Nuit d'hiver

Cette sensation parfois quand tu la regardes passer à la fenêtre avec sa trainée d'étoiles et de nuages pomponnés par la lune. Ou tu sais ! lorsqu'elle saupoudre une cage de pluie glacée que tu vois hachurer le cône de lumière du lampadaire et que tu en arrives à prendre pitié des limaces perdues là-bas dans le verger en ruine.

Et puis tu sais à partir du moment ou tu l'as vu tomber, dans un bain de sang, c'est interminable, et avant que le jour se lève, tu as le temps de mourir cent fois dans ce vieux fauteuil de cuir.


Frissonnant de fièvre et de dépit tu tournes les pages de ta vie, ce livre idiot dont le début te plonge dans les eaux boueuses de la nostalgies et dont la fin sinistre te file des sueurs froides. Tu parles d’un suspense !
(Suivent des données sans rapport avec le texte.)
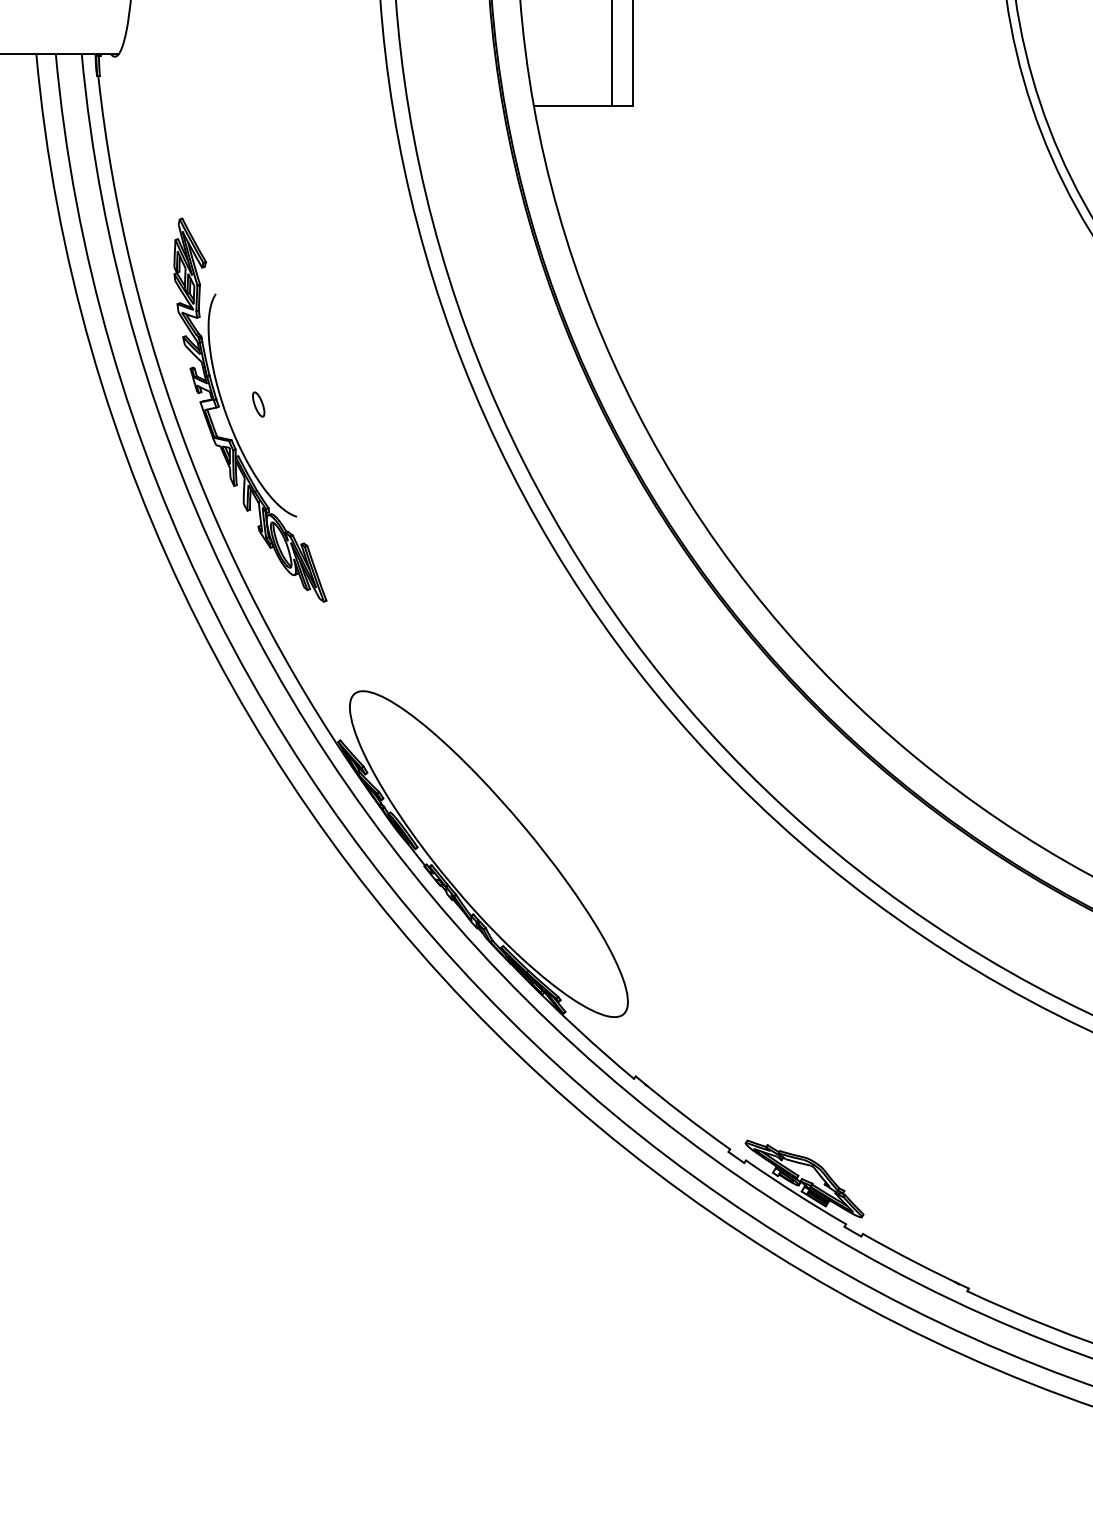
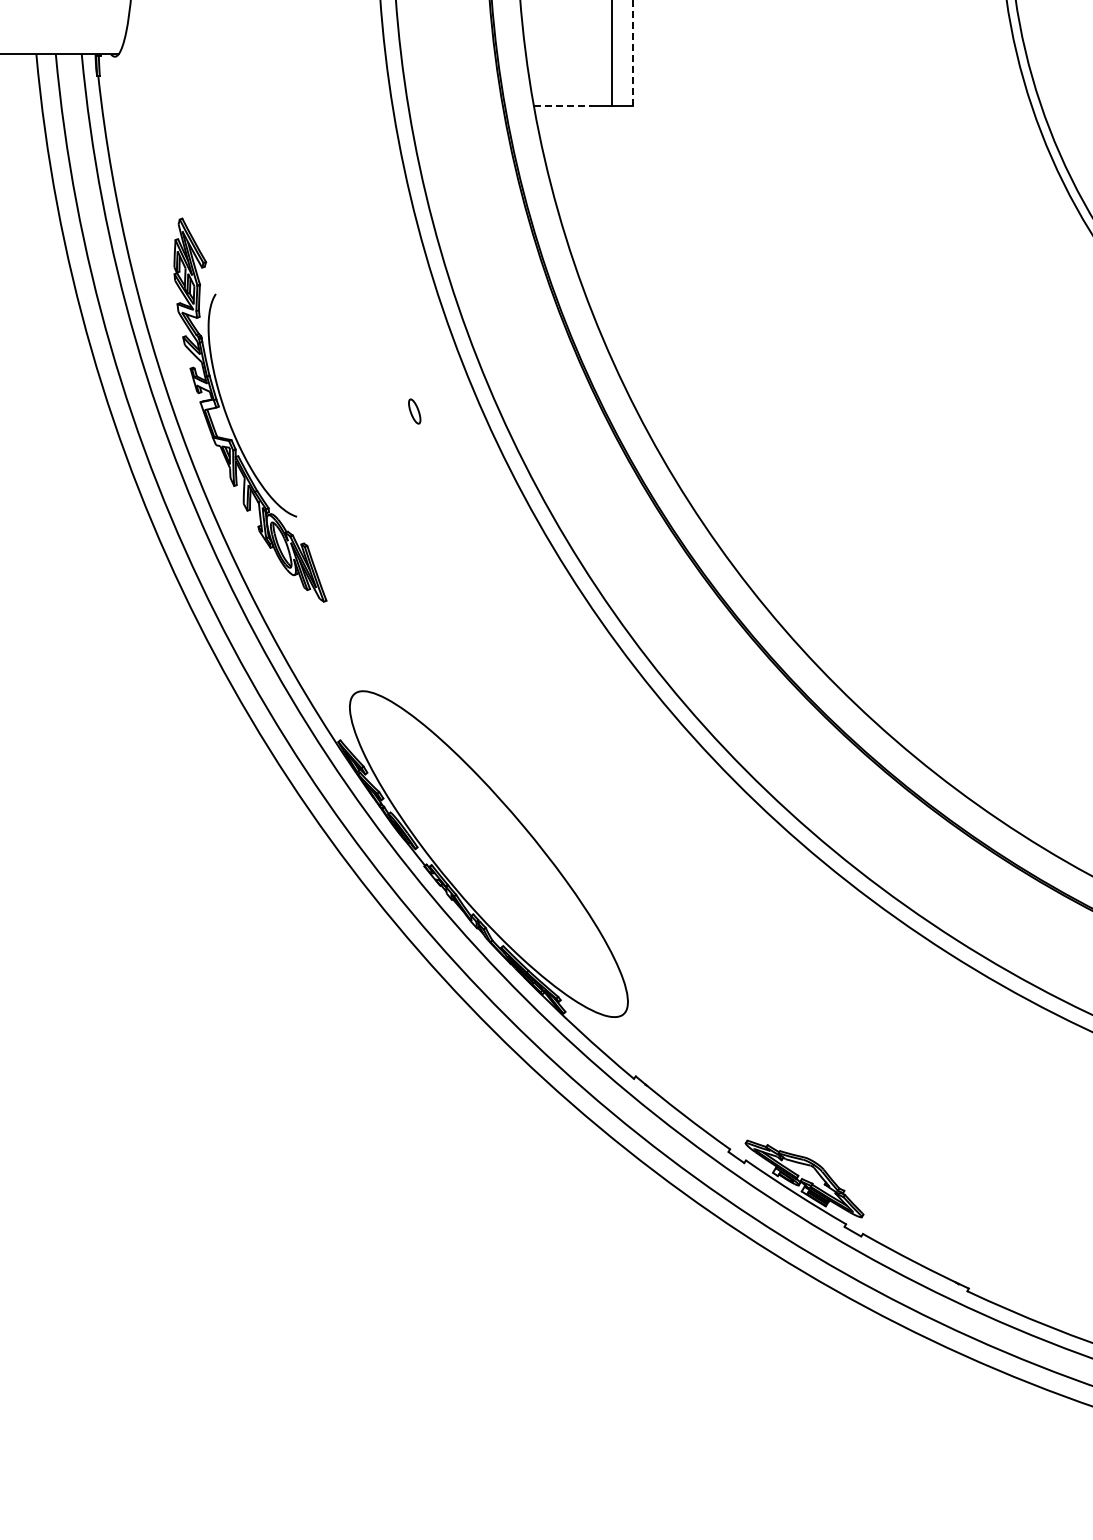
line at (632, 52): solid -> dashed
line at (562, 105): solid -> dashed
part at (258, 404) position: (258, 404) -> (414, 411)
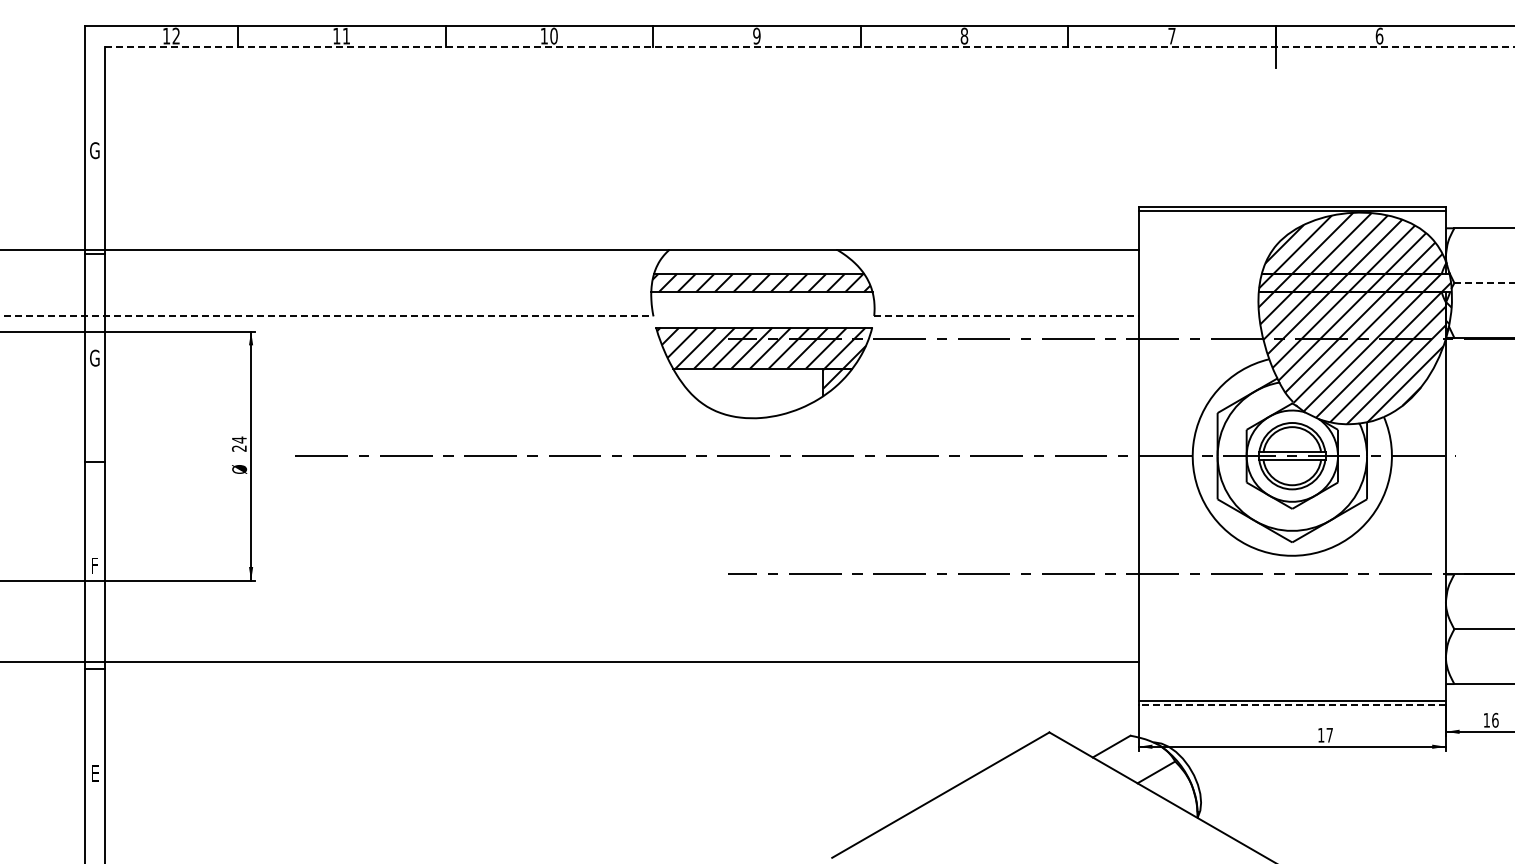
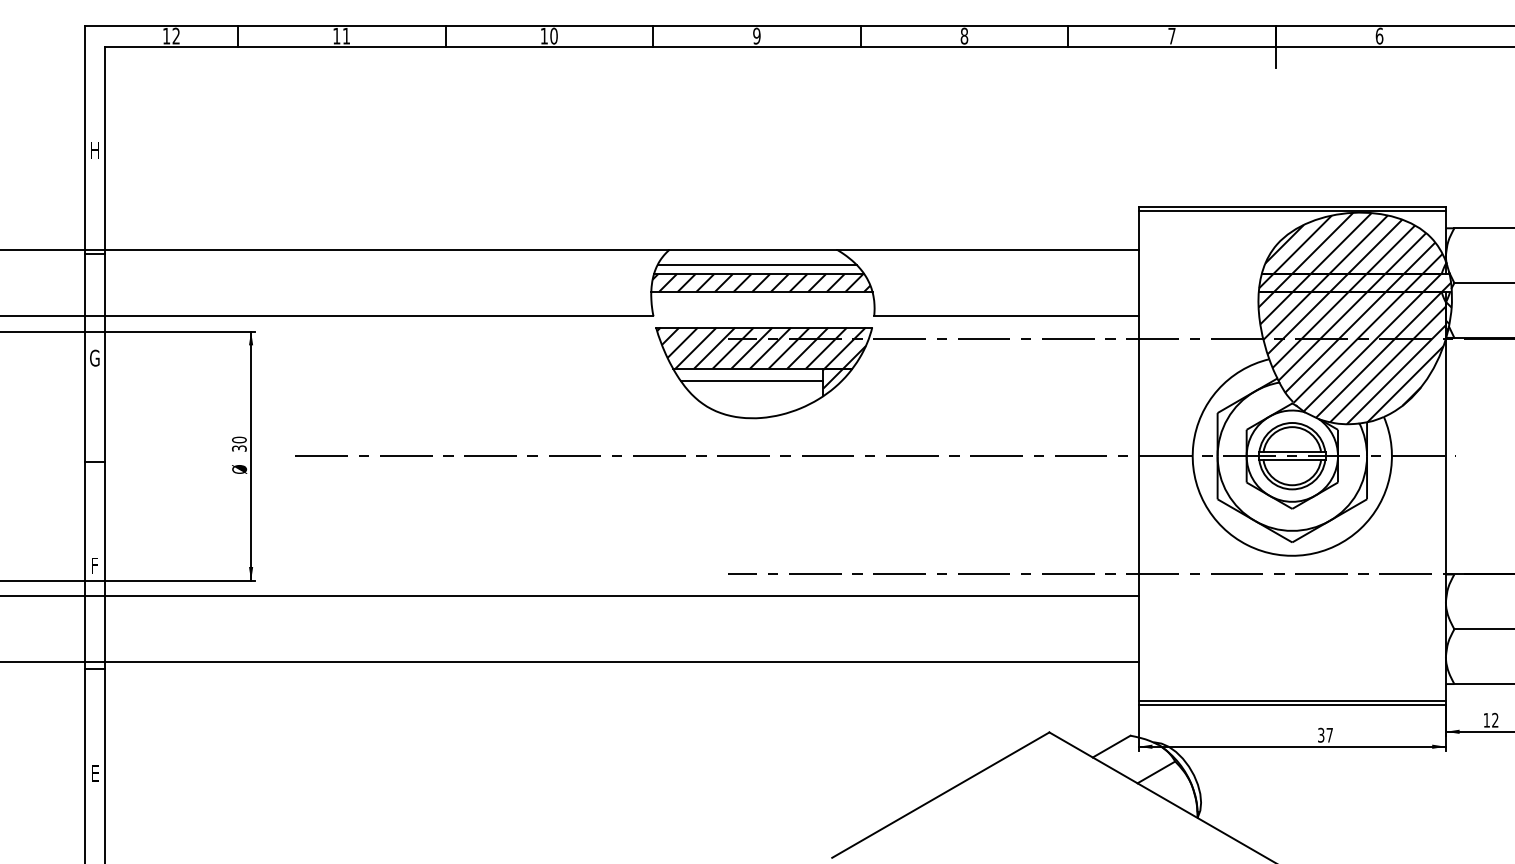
line at (810, 46): dashed -> solid
text at (94, 150): G -> H
line at (756, 265): none -> present
line at (1484, 283): dashed -> solid
line at (326, 316): dashed -> solid
line at (1006, 316): dashed -> solid
line at (752, 381): none -> present
text at (239, 443): 24 -> 30
line at (570, 596): none -> present
line at (1292, 705): dashed -> solid
text at (1495, 719): 16 -> 12
text at (1321, 734): 17 -> 37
Alors bien sûr, il y a parfois des compagnons de voyage : un chien, un chat, une femme, un enfant, que sais-je une guitare... mais ils dorment.


Derrière leurs paupières, tu sais des îles tropicales, des poissons multicolores, des bulles de savon pleines de musique et de sucre, mais ce n’est pas pour toi, ton rêve, il est là, accroché au réel, c’est un feu dans ta boîte crânienne, une envie de vivre multiplié alors… tu profites de chaque seconde pour sentir l’usure, le lent, le très lent processus de la fin des temps.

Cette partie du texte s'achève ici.